Independent labels and artists had something extra to be thankful for this Thanksgiving.
In a November 25, 2015 ruling, the U.S. Copyright Office made it clear that webcasting royalty rates for the period covering 2016-2020 would treat major and independent record labels the same, as has been the case since the the establishment of a public performance right for digital transmission of sound recordings. Last week’s decision, handed down by Register of Copyrights Maria Pallante, is a response to the Copyright Royalty Board’s (CRB) question about whether the federal statute that provides for rate-setting (17 U.S. Code § 114) would permit different rates for majors and indies.
The independent music community—ourselves included—oppose “tiered” rates, as do noninteractive services like Pandora. On the creator side, such a system would result in independents being treated as second-class citizens on digital radio. This would be a huge blow for indies. Webcasting in general performs 80 percent more music than FM radio; if we ended up being disadvantaged in royalty rates, it would seriously undermine the value of our participation. Keep in mind that Adele and Taylor Swift are on independent labels—clearly, their music is very much in demand. It’s ridiculous to think their labels—Big Machine Records and XL, respectively—would earn less per play than Universal or Sony. Digital music services increasingly recognize the value that independent music brings; why should the government ignore something that is so clearly understood by the music community?
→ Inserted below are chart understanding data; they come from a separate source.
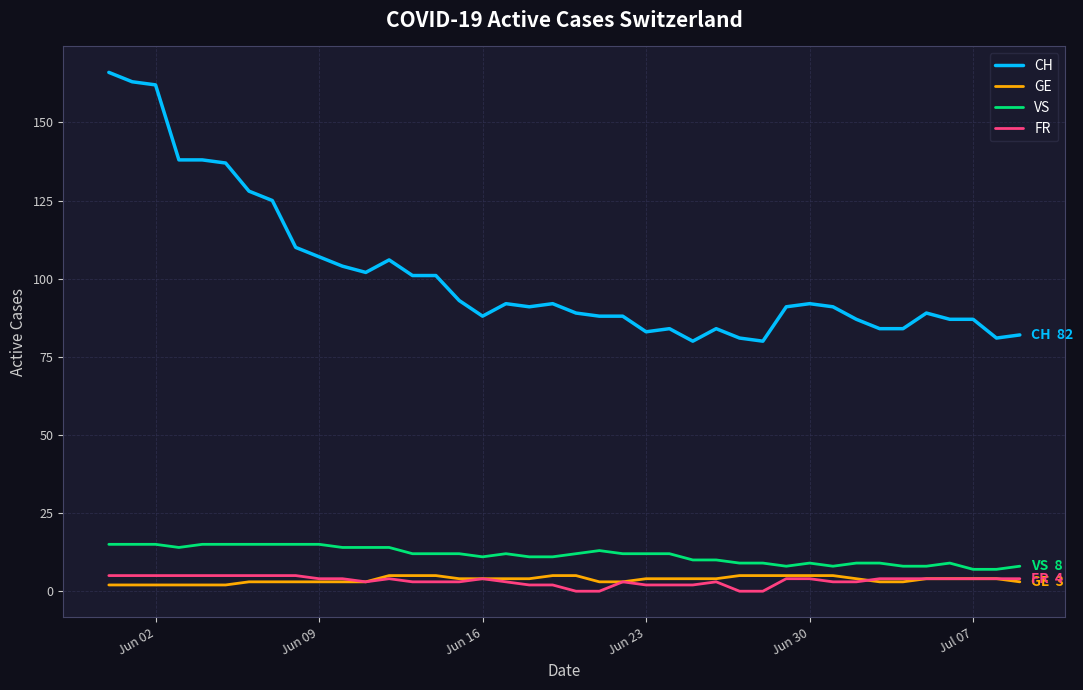

Which series has the largest range (max minus min)?

CH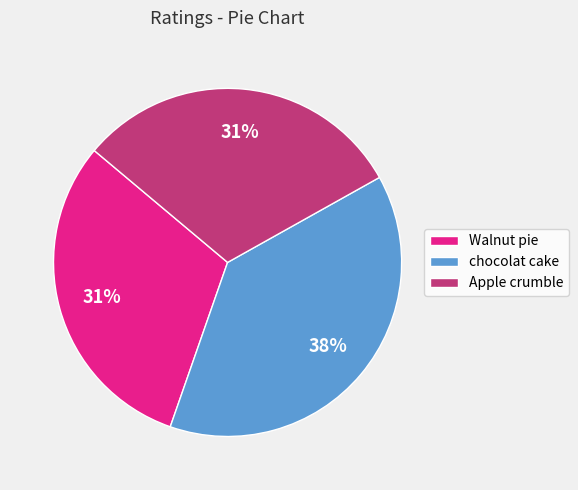

What is the largest slice in the pie chart?

chocolat cake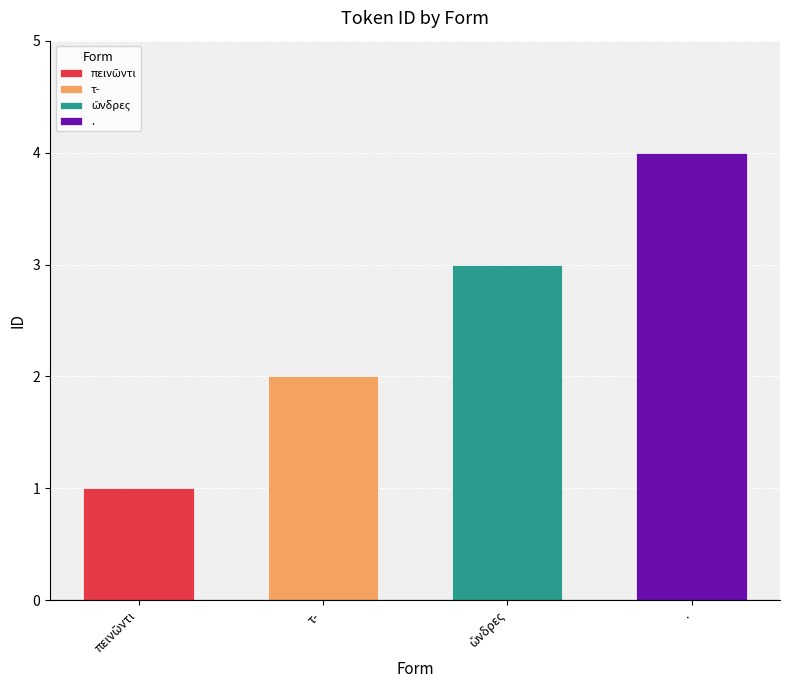

What position from the right is πεινῶντι?

4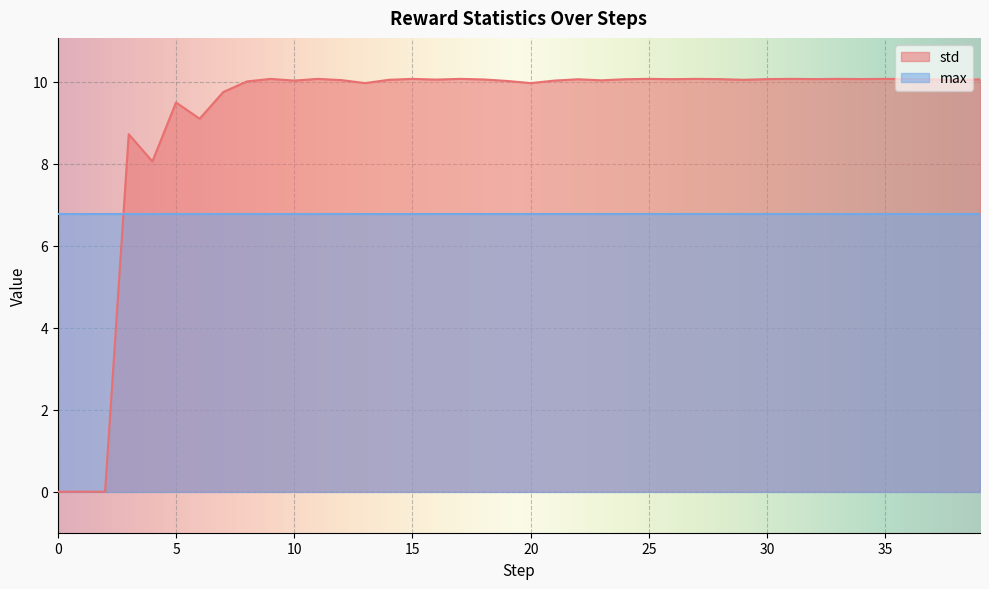

Reading left to right, transcribe all the data shown in this chart.

0=0.0	1=0.0	2=0.0	3=8.7	4=8.1	5=9.5	6=9.1	7=9.8	8=10.0	9=10.1	10=10.0	11=10.1	12=10.0	13=10.0	14=10.0	15=10.1	16=10.1	17=10.1	18=10.1	19=10.0	20=10.0	21=10.0	22=10.1	23=10.0	24=10.1	25=10.1	26=10.1	27=10.1	28=10.1	29=10.0	30=10.1	31=10.1	32=10.1	33=10.1	34=10.1	35=10.1	36=10.1	37=10.1	38=10.0	39=10.1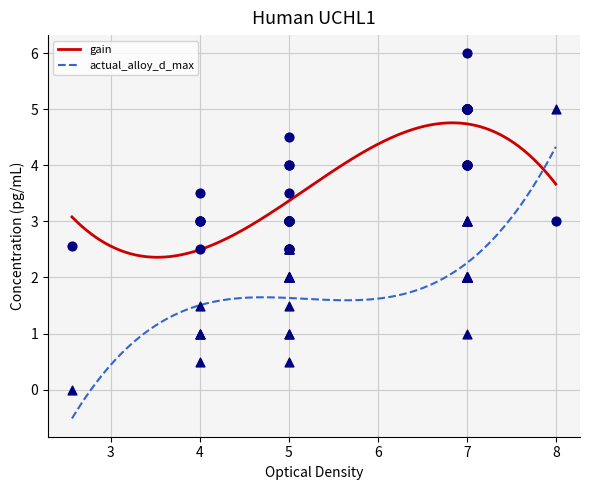

Which series contains the lowest Y value?

actual_alloy_d_max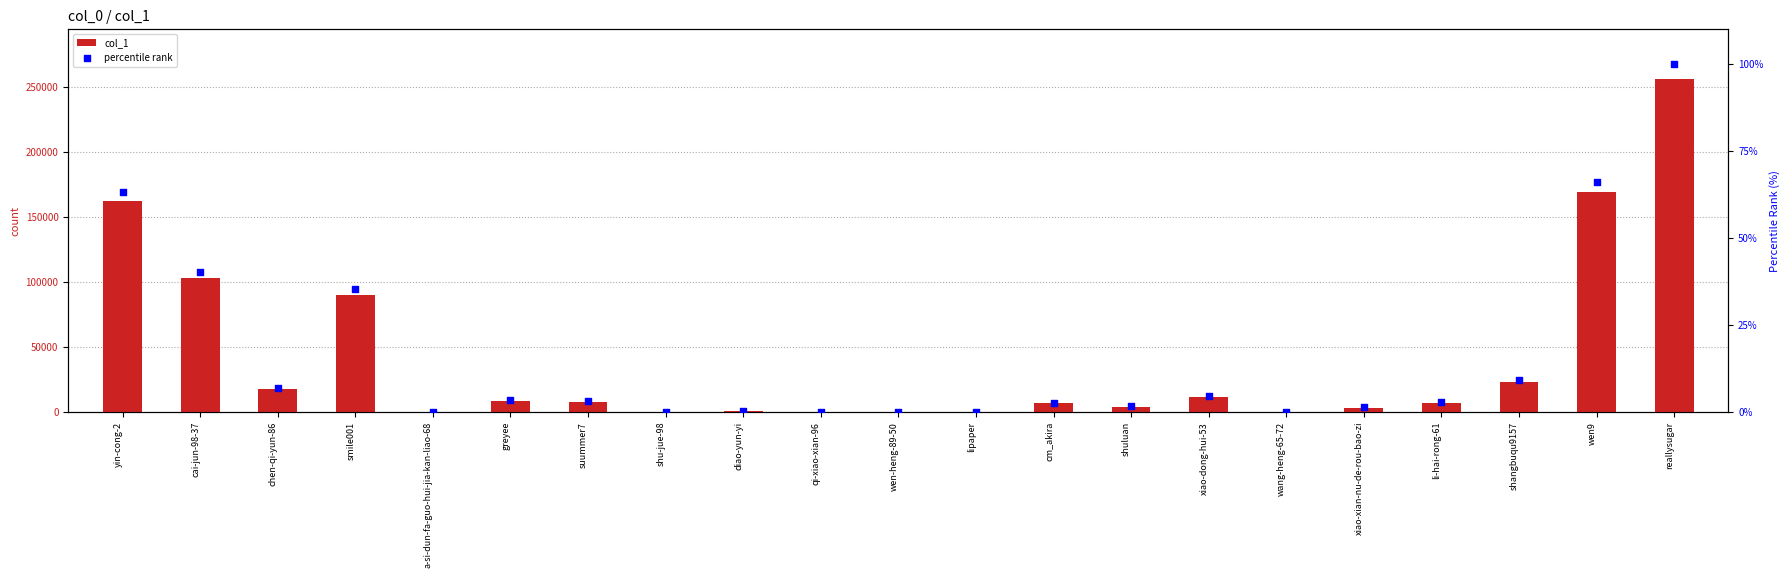

Is the value of col_1 at wen-heng-89-50 greater than the value of percentile rank at li-hai-rong-61?

No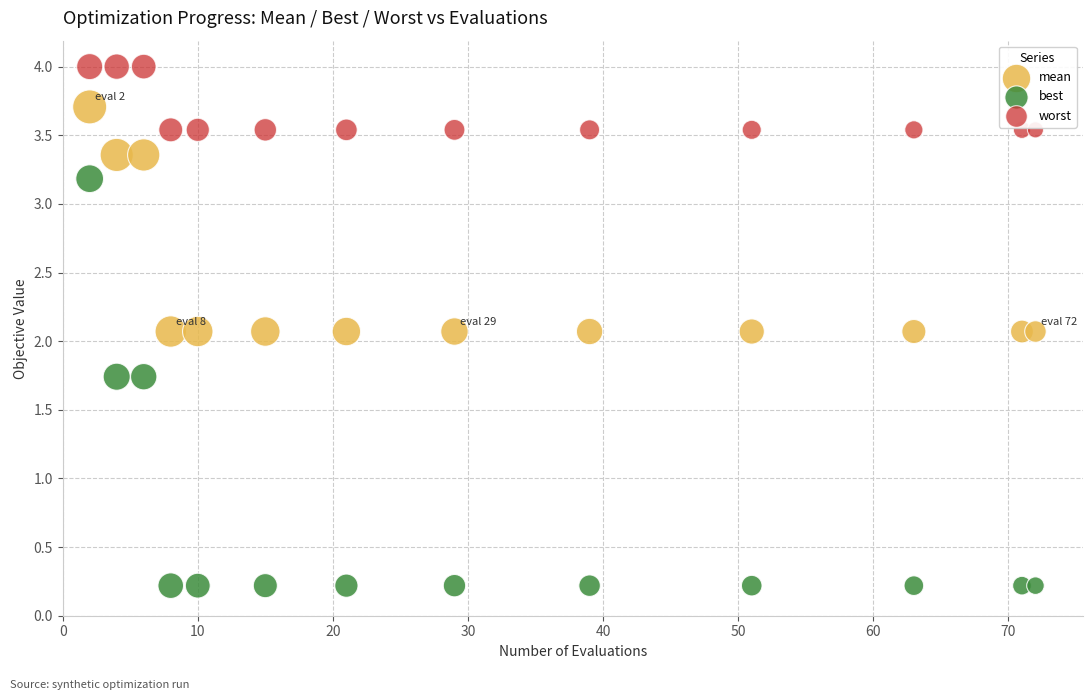

Which series contains the highest Y value?

worst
By December 15, 2015, the Copyright Royalty Board will issue their determination on royalty rates for the period of 2016-2020. This will (probably) conclude the Webcasting IV proceedings, in which evidence was presented by various parties, incluidng SoundExchange (the nonprofit that collects and distributes digital performance royalties to artists and labels) as well as services like Pandora and iHeart Media. Music creators obviously want our royalties to increase, but we certainly do not favor a system that treats independent music—which commands more than 30 percent of the global market for music and continues to grow—like some kind of afterthought.
Interestingly, Register Pallante didn’t technically rule on the matter at hand—she simply maintained the status quo by refusing to rule on the CRB’s question due to a procedural slipup. § 802 of the Act allows the CRB to request an answer from the Register when a matter is raised during proceedings. But since active proceedings were over when this particular question was posed, Pallante ruled that the CRB had missed its window. Therefore, the status quo holds. Which is good news, but it probably means it isn’t the last time this will come up. Said Molly Neuman, Interim President of the American Association of Independent Music (A2IM, the trade organization representing independent labels):
This is a win for independents everywhere, including the artists and the independent publishers who stood with us on this issue. However, the battle for a fair and equitable licensing system continues, as long as the multiple rate question remains unsettled for future proceedings and companies like Sony and Universal work towards getting government to enshrine an unfair advantage for just the biggest companies.
Over the past 15 years, groups like A2IM and FMC have gone to bat to make sure that independents are treated fairly wherever our music is used. You can bet that in five years time, if this issue comes up again, we’ll be out front making the case for the value of independent music. But for now, we’ll just raise our glass of eggnog and cheer the awesome music from independent artists and labels this year and the many more to come.